Transcribe all the entries word for word, but omit the images.

** Opening Source records block **

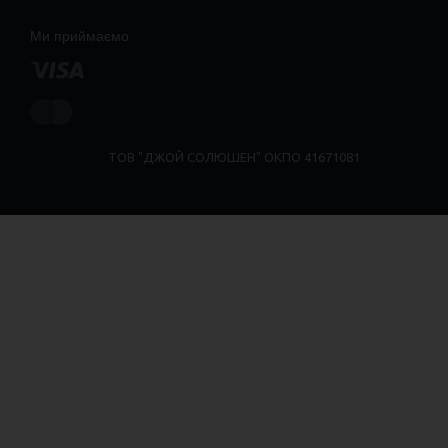
Ми приймаємо
ТОВ "ДЖОЙ СОЛЮШЕН" ОКПО 41671081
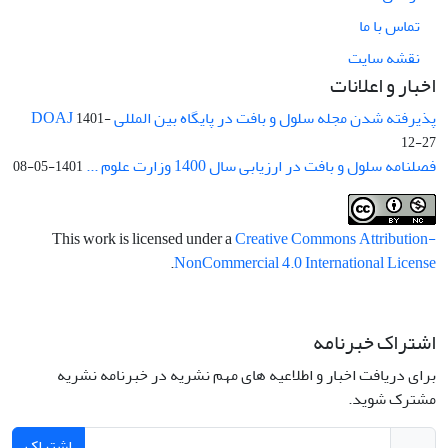
تماس با ما
نقشه سایت
اخبار و اعلانات
پذیرفته شدن مجله سلول و بافت در پایگاه بین المللی DOAJ
1401-
12-27
فصلنامه سلول و بافت در ارزیابی سال 1400 وزارت علوم ...
1401-05-08
This work is licensed under a
Creative Commons Attribution-
.
NonCommercial 4.0 International License
اشتراک خبرنامه
برای دریافت اخبار و اطلاعیه های مهم نشریه در خبرنامه نشریه
مشترک شوید.
اشتراک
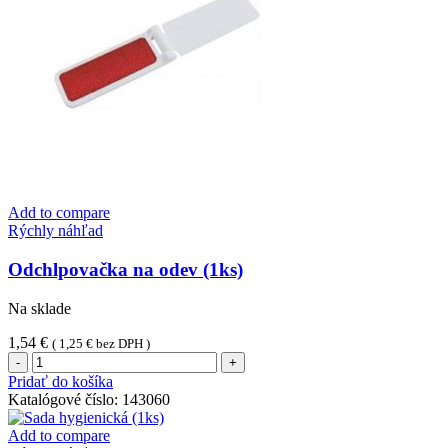
Add to compare
Rýchly náhľad
Odchlpovačka na odev (1ks)
Na sklade
1,54
€
(
1,25
€
bez DPH )
množstvo
Odchlpovačka
Pridať do košíka
na
Katalógové číslo:
143060
odev
(1ks)
Add to compare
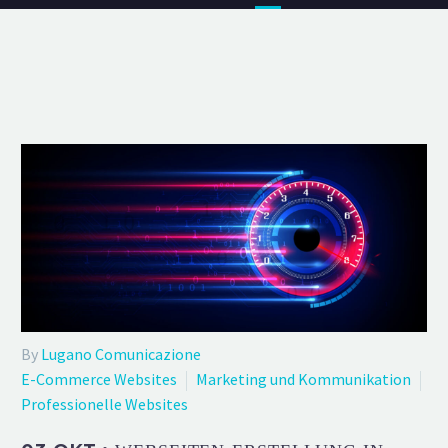
By
Lugano Comunicazione
E-Commerce Websites
Marketing und Kommunikation
Professionelle Websites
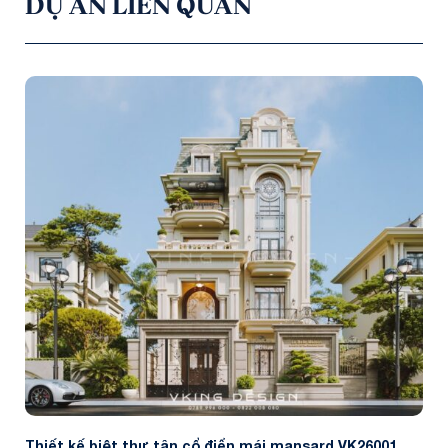
DỰ ÁN LIÊN QUAN
Thiết kế biệt thự tân cổ điển mái mansard VK26001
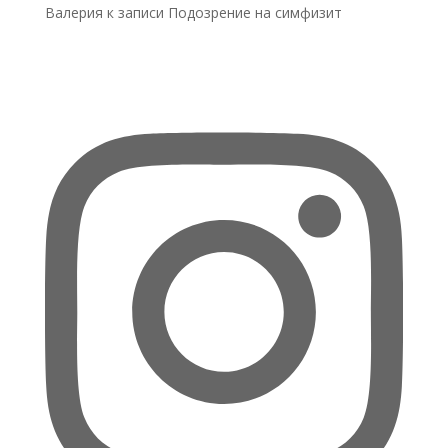
Валерия
к записи
Подозрение на симфизит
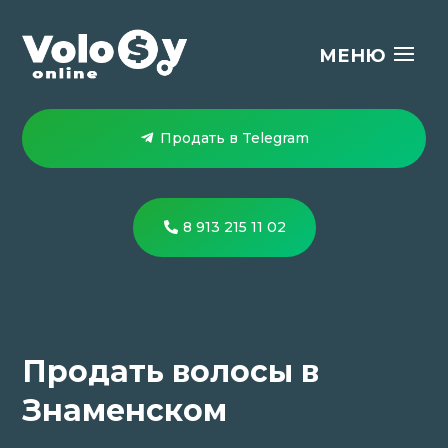
Продать в Telegram
8 913 215 11 02
Продать волосы в
Знаменском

** Closing Source records block **

* Your response:
Ми приймаємо
ТОВ "ДЖОЙ СОЛЮШЕН" ОКПО 41671081
تماس با ما
نقشه سایت
اخبار و اعلانات
پذیرفته شدن مجله سلول و بافت در پایگاه بین المللی DOAJ
1401-
12-27
فصلنامه سلول و بافت در ارزیابی سال 1400 وزارت علوم ...
1401-05-08
This work is licensed under a
Creative Commons Attribution-
.
NonCommercial 4.0 International License
اشتراک خبرنامه
برای دریافت اخبار و اطلاعیه های مهم نشریه در خبرنامه نشریه
مشترک شوید.
اشتراک
Add to compare
Rýchly náhľad
Odchlpovačka na odev (1ks)
Na sklade
1,54
€
(
1,25
€
bez DPH )
množstvo
Odchlpovačka
Pridať do košíka
na
Katalógové číslo:
143060
odev
(1ks)
Add to compare
By
Lugano Comunicazione
E-Commerce Websites
Marketing und Kommunikation
Professionelle Websites
DỰ ÁN LIÊN QUAN
Thiết kế biệt thự tân cổ điển mái mansard VK26001
Валерия
к записи
Подозрение на симфизит
Продать в Telegram
8 913 215 11 02
Продать волосы в
Знаменском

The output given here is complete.